━━ Records

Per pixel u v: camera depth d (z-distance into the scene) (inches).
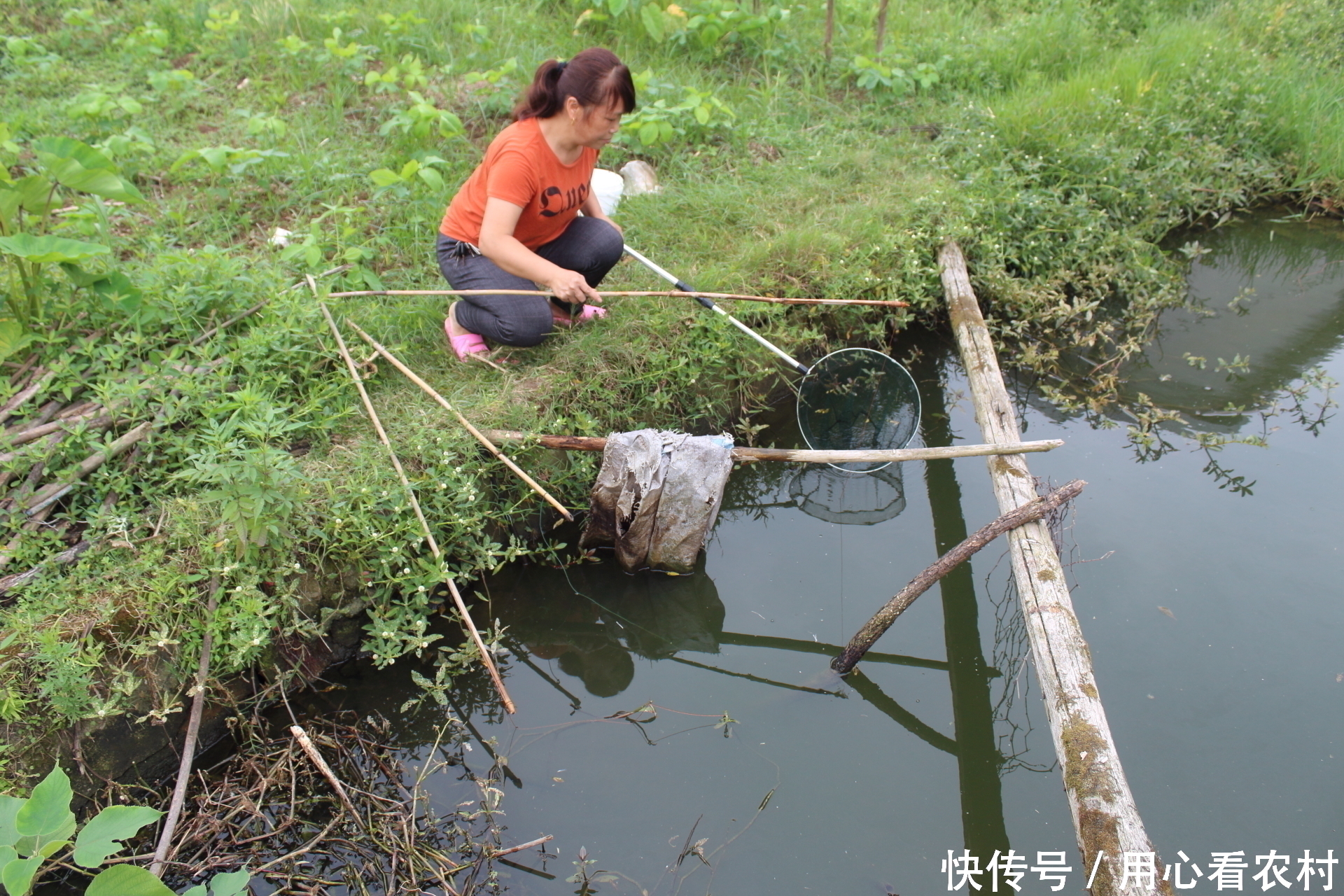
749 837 103.0
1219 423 170.2
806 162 212.7
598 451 141.2
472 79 209.6
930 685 124.1
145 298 139.5
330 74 226.5
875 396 152.3
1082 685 97.1
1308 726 112.2
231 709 111.4
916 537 149.6
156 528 113.2
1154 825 102.0
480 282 137.3
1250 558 137.1
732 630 132.7
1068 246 205.0
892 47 259.0
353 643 122.7
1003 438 136.7
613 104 121.6
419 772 109.0
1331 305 210.5
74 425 120.7
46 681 95.8
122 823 75.7
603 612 136.8
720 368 157.8
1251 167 245.3
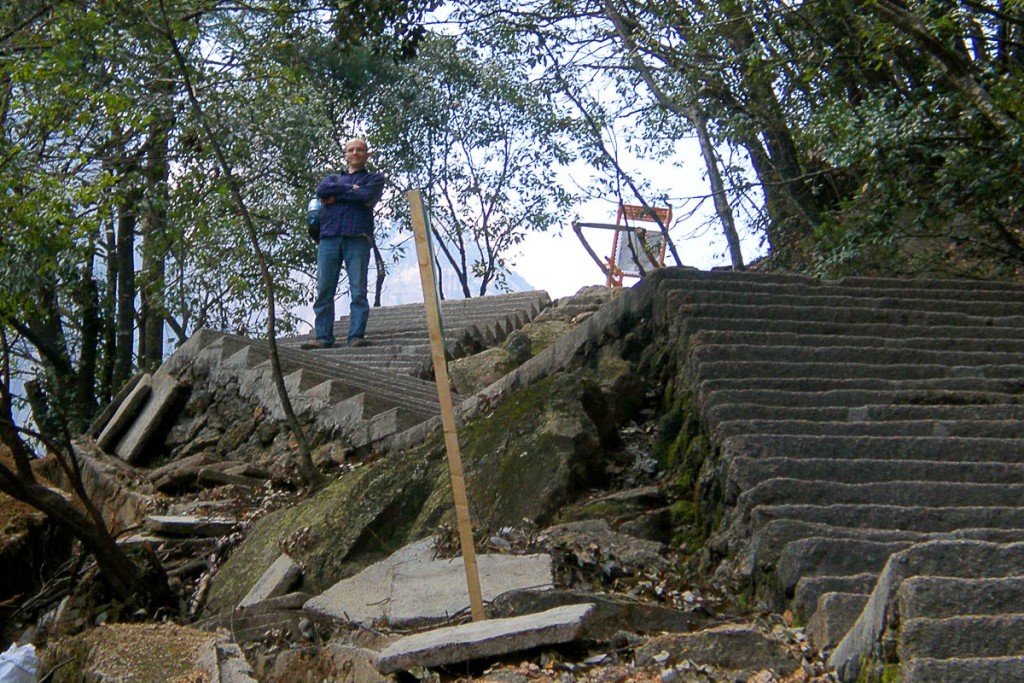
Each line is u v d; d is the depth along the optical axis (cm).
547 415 780
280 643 668
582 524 710
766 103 1588
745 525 650
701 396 769
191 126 1563
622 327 911
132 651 585
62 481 1182
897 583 468
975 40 1305
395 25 1463
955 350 873
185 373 1263
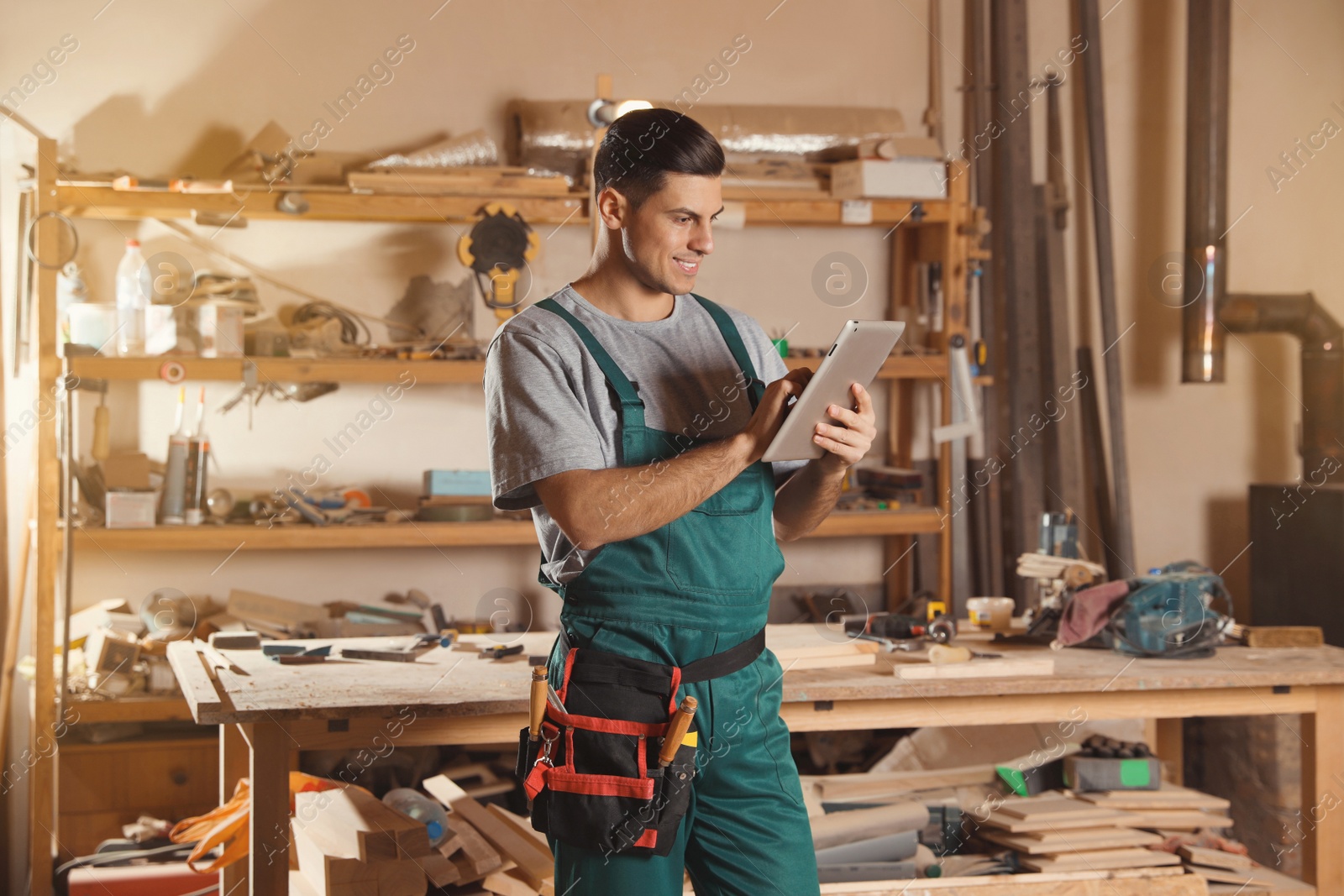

━━━━

Task directions → An exact, image-free transcription of all the records above is needed.

Your solution →
Per pixel u v: camera depth d (z-distance into the scene) (inches).
749 837 103.0
1219 423 170.2
806 162 212.7
598 451 141.2
472 79 209.6
930 685 124.1
145 298 139.5
330 74 226.5
875 396 152.3
1082 685 97.1
1308 726 112.2
231 709 111.4
916 537 149.6
156 528 113.2
1154 825 102.0
480 282 137.3
1250 558 137.1
732 630 132.7
1068 246 205.0
892 47 259.0
353 643 122.7
1003 438 136.7
613 104 121.6
419 772 109.0
1331 305 210.5
74 425 120.7
46 681 95.8
122 823 75.7
603 612 136.8
720 368 157.8
1251 167 245.3
Each line is u v d; d is the depth along the optical axis (cm).
547 415 780
280 643 668
582 524 710
766 103 1588
745 525 650
701 396 769
191 126 1563
622 327 911
132 651 585
62 481 1182
897 583 468
975 40 1305
395 25 1463
955 350 873
185 373 1263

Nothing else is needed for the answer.